- Work task: For this exercise, repeat each entry exactly as written.

- Records for this task:
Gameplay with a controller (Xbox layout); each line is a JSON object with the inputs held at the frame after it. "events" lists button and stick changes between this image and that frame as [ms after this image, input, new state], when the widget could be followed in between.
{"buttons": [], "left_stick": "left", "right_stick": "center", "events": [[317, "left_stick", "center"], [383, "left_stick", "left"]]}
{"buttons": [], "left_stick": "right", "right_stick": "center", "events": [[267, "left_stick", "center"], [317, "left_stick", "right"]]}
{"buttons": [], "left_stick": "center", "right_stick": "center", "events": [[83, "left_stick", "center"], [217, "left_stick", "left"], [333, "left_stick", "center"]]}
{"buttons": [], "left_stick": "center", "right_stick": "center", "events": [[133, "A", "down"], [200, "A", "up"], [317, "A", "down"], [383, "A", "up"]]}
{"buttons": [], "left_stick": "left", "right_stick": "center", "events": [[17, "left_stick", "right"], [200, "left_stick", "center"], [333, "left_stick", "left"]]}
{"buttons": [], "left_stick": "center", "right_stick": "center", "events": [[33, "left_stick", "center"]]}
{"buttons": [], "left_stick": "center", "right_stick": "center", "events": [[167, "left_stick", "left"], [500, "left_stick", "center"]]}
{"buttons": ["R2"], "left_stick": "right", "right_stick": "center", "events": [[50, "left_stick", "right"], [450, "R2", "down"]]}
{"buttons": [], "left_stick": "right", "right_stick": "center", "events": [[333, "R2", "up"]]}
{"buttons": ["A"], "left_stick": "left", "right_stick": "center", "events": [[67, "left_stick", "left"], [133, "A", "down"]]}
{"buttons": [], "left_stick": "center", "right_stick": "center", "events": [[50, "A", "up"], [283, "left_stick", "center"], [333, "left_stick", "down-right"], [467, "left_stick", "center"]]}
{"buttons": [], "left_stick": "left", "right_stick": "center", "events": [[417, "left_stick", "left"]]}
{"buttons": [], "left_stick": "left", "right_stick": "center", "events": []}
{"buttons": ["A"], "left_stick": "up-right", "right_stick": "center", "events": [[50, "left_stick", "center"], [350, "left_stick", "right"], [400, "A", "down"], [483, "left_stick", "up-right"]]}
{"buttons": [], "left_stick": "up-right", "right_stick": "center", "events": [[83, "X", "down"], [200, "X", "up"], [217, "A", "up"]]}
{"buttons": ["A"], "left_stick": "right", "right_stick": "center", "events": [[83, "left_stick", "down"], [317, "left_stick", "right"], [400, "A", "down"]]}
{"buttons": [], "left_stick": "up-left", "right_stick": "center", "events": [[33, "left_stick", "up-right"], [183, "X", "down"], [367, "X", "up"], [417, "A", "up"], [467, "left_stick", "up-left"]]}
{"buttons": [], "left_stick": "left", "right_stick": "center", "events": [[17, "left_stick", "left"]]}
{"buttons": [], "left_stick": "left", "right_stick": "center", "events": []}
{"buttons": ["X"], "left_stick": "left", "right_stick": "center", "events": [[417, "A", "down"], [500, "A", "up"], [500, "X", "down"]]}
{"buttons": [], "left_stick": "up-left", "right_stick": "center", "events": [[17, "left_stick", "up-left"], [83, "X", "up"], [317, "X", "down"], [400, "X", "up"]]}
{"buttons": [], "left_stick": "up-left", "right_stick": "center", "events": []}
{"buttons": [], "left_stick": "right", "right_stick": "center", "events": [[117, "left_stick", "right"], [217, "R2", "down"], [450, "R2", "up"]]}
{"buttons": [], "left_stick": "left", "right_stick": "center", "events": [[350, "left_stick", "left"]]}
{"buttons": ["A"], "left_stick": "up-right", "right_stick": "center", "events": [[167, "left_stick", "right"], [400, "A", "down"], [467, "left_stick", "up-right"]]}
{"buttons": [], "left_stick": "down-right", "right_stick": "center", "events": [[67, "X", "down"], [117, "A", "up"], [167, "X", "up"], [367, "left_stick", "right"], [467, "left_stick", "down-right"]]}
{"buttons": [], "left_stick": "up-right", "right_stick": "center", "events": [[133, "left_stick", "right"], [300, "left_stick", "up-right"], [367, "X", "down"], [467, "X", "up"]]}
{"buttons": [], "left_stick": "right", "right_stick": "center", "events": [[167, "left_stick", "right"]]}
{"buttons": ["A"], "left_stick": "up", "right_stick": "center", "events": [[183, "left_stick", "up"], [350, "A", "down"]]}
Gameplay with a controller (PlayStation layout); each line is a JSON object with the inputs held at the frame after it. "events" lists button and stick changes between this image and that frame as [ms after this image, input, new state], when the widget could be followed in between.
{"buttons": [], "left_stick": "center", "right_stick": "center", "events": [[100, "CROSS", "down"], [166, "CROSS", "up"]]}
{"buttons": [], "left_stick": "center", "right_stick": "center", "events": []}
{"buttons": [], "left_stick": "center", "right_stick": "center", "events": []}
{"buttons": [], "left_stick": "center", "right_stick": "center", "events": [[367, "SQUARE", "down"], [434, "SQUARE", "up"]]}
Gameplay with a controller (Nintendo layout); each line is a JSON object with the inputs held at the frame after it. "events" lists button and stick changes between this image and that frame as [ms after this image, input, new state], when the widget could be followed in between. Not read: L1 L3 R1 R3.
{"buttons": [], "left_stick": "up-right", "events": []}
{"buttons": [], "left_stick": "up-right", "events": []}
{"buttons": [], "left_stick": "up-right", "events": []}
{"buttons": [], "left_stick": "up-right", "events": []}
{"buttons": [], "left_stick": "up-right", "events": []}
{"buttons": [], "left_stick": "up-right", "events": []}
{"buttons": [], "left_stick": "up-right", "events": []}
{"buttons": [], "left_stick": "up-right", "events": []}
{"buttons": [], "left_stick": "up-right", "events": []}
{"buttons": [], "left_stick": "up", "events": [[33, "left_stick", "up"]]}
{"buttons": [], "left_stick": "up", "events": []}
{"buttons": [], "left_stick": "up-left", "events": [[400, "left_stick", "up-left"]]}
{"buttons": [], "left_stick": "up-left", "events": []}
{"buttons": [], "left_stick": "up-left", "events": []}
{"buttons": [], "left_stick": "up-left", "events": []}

- Written answer:
Gameplay with a controller (Xbox layout); each line is a JSON object with the inputs held at the frame after it. "events" lists button and stick changes between this image and that frame as [ms after this image, input, new state], when the widget could be followed in between.
{"buttons": [], "left_stick": "left", "right_stick": "center", "events": [[317, "left_stick", "center"], [383, "left_stick", "left"]]}
{"buttons": [], "left_stick": "right", "right_stick": "center", "events": [[267, "left_stick", "center"], [317, "left_stick", "right"]]}
{"buttons": [], "left_stick": "center", "right_stick": "center", "events": [[83, "left_stick", "center"], [217, "left_stick", "left"], [333, "left_stick", "center"]]}
{"buttons": [], "left_stick": "center", "right_stick": "center", "events": [[133, "A", "down"], [200, "A", "up"], [317, "A", "down"], [383, "A", "up"]]}
{"buttons": [], "left_stick": "left", "right_stick": "center", "events": [[17, "left_stick", "right"], [200, "left_stick", "center"], [333, "left_stick", "left"]]}
{"buttons": [], "left_stick": "center", "right_stick": "center", "events": [[33, "left_stick", "center"]]}
{"buttons": [], "left_stick": "center", "right_stick": "center", "events": [[167, "left_stick", "left"], [500, "left_stick", "center"]]}
{"buttons": ["R2"], "left_stick": "right", "right_stick": "center", "events": [[50, "left_stick", "right"], [450, "R2", "down"]]}
{"buttons": [], "left_stick": "right", "right_stick": "center", "events": [[333, "R2", "up"]]}
{"buttons": ["A"], "left_stick": "left", "right_stick": "center", "events": [[67, "left_stick", "left"], [133, "A", "down"]]}
{"buttons": [], "left_stick": "center", "right_stick": "center", "events": [[50, "A", "up"], [283, "left_stick", "center"], [333, "left_stick", "down-right"], [467, "left_stick", "center"]]}
{"buttons": [], "left_stick": "left", "right_stick": "center", "events": [[417, "left_stick", "left"]]}
{"buttons": [], "left_stick": "left", "right_stick": "center", "events": []}
{"buttons": ["A"], "left_stick": "up-right", "right_stick": "center", "events": [[50, "left_stick", "center"], [350, "left_stick", "right"], [400, "A", "down"], [483, "left_stick", "up-right"]]}
{"buttons": [], "left_stick": "up-right", "right_stick": "center", "events": [[83, "X", "down"], [200, "X", "up"], [217, "A", "up"]]}
{"buttons": ["A"], "left_stick": "right", "right_stick": "center", "events": [[83, "left_stick", "down"], [317, "left_stick", "right"], [400, "A", "down"]]}
{"buttons": [], "left_stick": "up-left", "right_stick": "center", "events": [[33, "left_stick", "up-right"], [183, "X", "down"], [367, "X", "up"], [417, "A", "up"], [467, "left_stick", "up-left"]]}
{"buttons": [], "left_stick": "left", "right_stick": "center", "events": [[17, "left_stick", "left"]]}
{"buttons": [], "left_stick": "left", "right_stick": "center", "events": []}
{"buttons": ["X"], "left_stick": "left", "right_stick": "center", "events": [[417, "A", "down"], [500, "A", "up"], [500, "X", "down"]]}
{"buttons": [], "left_stick": "up-left", "right_stick": "center", "events": [[17, "left_stick", "up-left"], [83, "X", "up"], [317, "X", "down"], [400, "X", "up"]]}
{"buttons": [], "left_stick": "up-left", "right_stick": "center", "events": []}
{"buttons": [], "left_stick": "right", "right_stick": "center", "events": [[117, "left_stick", "right"], [217, "R2", "down"], [450, "R2", "up"]]}
{"buttons": [], "left_stick": "left", "right_stick": "center", "events": [[350, "left_stick", "left"]]}
{"buttons": ["A"], "left_stick": "up-right", "right_stick": "center", "events": [[167, "left_stick", "right"], [400, "A", "down"], [467, "left_stick", "up-right"]]}
{"buttons": [], "left_stick": "down-right", "right_stick": "center", "events": [[67, "X", "down"], [117, "A", "up"], [167, "X", "up"], [367, "left_stick", "right"], [467, "left_stick", "down-right"]]}
{"buttons": [], "left_stick": "up-right", "right_stick": "center", "events": [[133, "left_stick", "right"], [300, "left_stick", "up-right"], [367, "X", "down"], [467, "X", "up"]]}
{"buttons": [], "left_stick": "right", "right_stick": "center", "events": [[167, "left_stick", "right"]]}
{"buttons": ["A"], "left_stick": "up", "right_stick": "center", "events": [[183, "left_stick", "up"], [350, "A", "down"]]}
Gameplay with a controller (PlayStation layout); each line is a JSON object with the inputs held at the frame after it. "events" lists button and stick changes between this image and that frame as [ms after this image, input, new state], when the widget could be followed in between.
{"buttons": [], "left_stick": "center", "right_stick": "center", "events": [[100, "CROSS", "down"], [166, "CROSS", "up"]]}
{"buttons": [], "left_stick": "center", "right_stick": "center", "events": []}
{"buttons": [], "left_stick": "center", "right_stick": "center", "events": []}
{"buttons": [], "left_stick": "center", "right_stick": "center", "events": [[367, "SQUARE", "down"], [434, "SQUARE", "up"]]}
Gameplay with a controller (Nintendo layout); each line is a JSON object with the inputs held at the frame after it. "events" lists button and stick changes between this image and that frame as [ms after this image, input, new state], when the widget could be followed in between. Not read: L1 L3 R1 R3.
{"buttons": [], "left_stick": "up-right", "events": []}
{"buttons": [], "left_stick": "up-right", "events": []}
{"buttons": [], "left_stick": "up-right", "events": []}
{"buttons": [], "left_stick": "up-right", "events": []}
{"buttons": [], "left_stick": "up-right", "events": []}
{"buttons": [], "left_stick": "up-right", "events": []}
{"buttons": [], "left_stick": "up-right", "events": []}
{"buttons": [], "left_stick": "up-right", "events": []}
{"buttons": [], "left_stick": "up-right", "events": []}
{"buttons": [], "left_stick": "up", "events": [[33, "left_stick", "up"]]}
{"buttons": [], "left_stick": "up", "events": []}
{"buttons": [], "left_stick": "up-left", "events": [[400, "left_stick", "up-left"]]}
{"buttons": [], "left_stick": "up-left", "events": []}
{"buttons": [], "left_stick": "up-left", "events": []}
{"buttons": [], "left_stick": "up-left", "events": []}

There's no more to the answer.